Supplied entries:
══════════
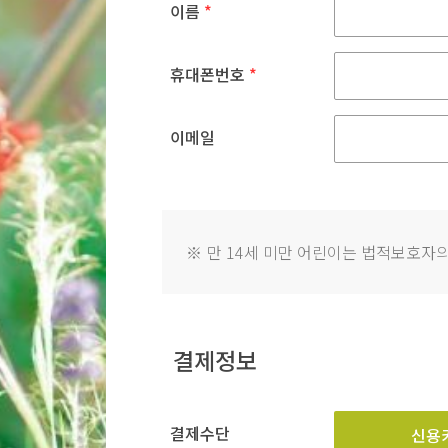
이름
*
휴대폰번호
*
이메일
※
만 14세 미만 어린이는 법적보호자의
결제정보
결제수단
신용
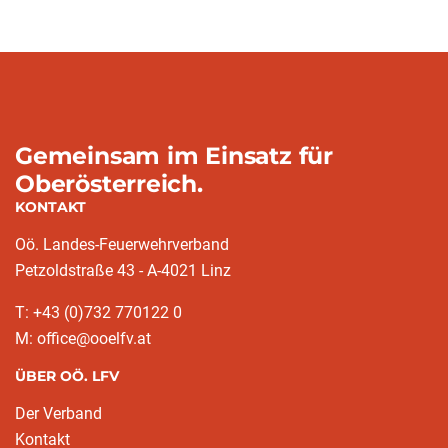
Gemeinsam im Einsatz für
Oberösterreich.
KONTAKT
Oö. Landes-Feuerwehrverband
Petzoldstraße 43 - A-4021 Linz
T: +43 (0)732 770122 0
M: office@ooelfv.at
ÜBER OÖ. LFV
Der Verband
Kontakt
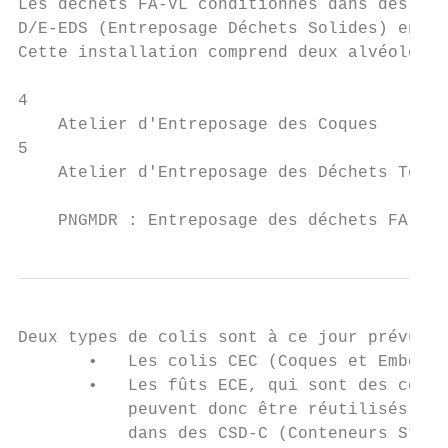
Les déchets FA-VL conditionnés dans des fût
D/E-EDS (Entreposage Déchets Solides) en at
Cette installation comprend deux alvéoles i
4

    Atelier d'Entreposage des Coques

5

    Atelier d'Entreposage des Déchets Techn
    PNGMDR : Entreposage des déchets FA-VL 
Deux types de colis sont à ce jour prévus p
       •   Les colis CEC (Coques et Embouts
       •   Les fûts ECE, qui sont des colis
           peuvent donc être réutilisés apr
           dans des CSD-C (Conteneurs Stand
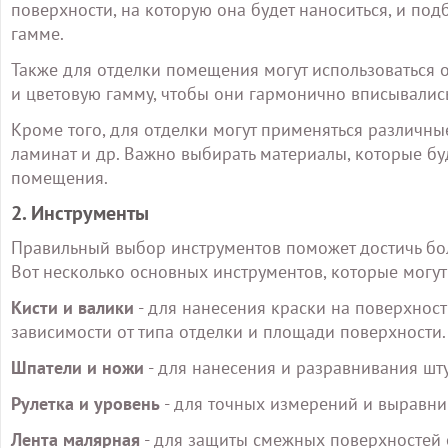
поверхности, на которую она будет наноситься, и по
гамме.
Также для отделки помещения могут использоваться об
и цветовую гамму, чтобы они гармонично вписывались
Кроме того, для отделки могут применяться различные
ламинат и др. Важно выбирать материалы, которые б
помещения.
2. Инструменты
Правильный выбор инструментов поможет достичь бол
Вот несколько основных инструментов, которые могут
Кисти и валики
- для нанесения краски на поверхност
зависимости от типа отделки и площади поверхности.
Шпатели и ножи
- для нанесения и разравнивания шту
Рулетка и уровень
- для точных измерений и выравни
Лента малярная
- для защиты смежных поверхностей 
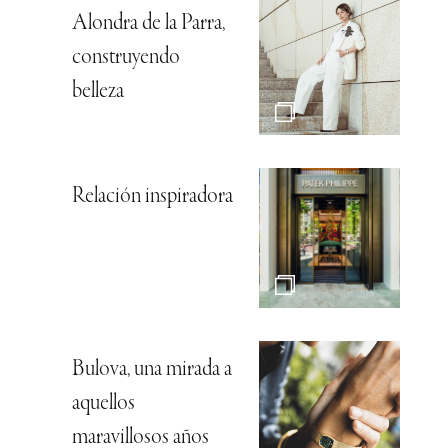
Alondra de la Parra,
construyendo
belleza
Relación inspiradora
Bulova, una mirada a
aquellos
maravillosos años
══════════
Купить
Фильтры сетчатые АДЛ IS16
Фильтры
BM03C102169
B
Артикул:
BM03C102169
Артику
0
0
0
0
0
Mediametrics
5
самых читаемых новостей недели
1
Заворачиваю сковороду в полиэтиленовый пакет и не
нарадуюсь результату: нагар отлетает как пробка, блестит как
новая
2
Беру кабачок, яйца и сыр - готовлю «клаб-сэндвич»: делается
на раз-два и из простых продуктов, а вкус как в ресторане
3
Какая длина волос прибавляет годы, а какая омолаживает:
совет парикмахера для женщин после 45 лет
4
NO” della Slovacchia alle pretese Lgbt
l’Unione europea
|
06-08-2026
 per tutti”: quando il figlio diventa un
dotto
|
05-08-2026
══════════
Activity: Rewrite the stretch of the listing from the line containing "поверхности, на которую" through the line containing "Рулетка и уровень" as a Markdown table. Use the columns No. and Text, number each line, and leave out blank lines.

Solution to the exercise:
| No. | Text |
|---|---|
| 1 | поверхности, на которую она будет наноситься, и по |
| 2 | гамме. |
| 3 | Также для отделки помещения могут использоваться об |
| 4 | и цветовую гамму, чтобы они гармонично вписывались |
| 5 | Кроме того, для отделки могут применяться различные |
| 6 | ламинат и др. Важно выбирать материалы, которые б |
| 7 | помещения. |
| 8 | 2. Инструменты |
| 9 | Правильный выбор инструментов поможет достичь бол |
| 10 | Вот несколько основных инструментов, которые могут |
| 11 | Кисти и валики |
| 12 | - для нанесения краски на поверхност |
| 13 | зависимости от типа отделки и площади поверхности. |
| 14 | Шпатели и ножи |
| 15 | - для нанесения и разравнивания шту |
| 16 | Рулетка и уровень |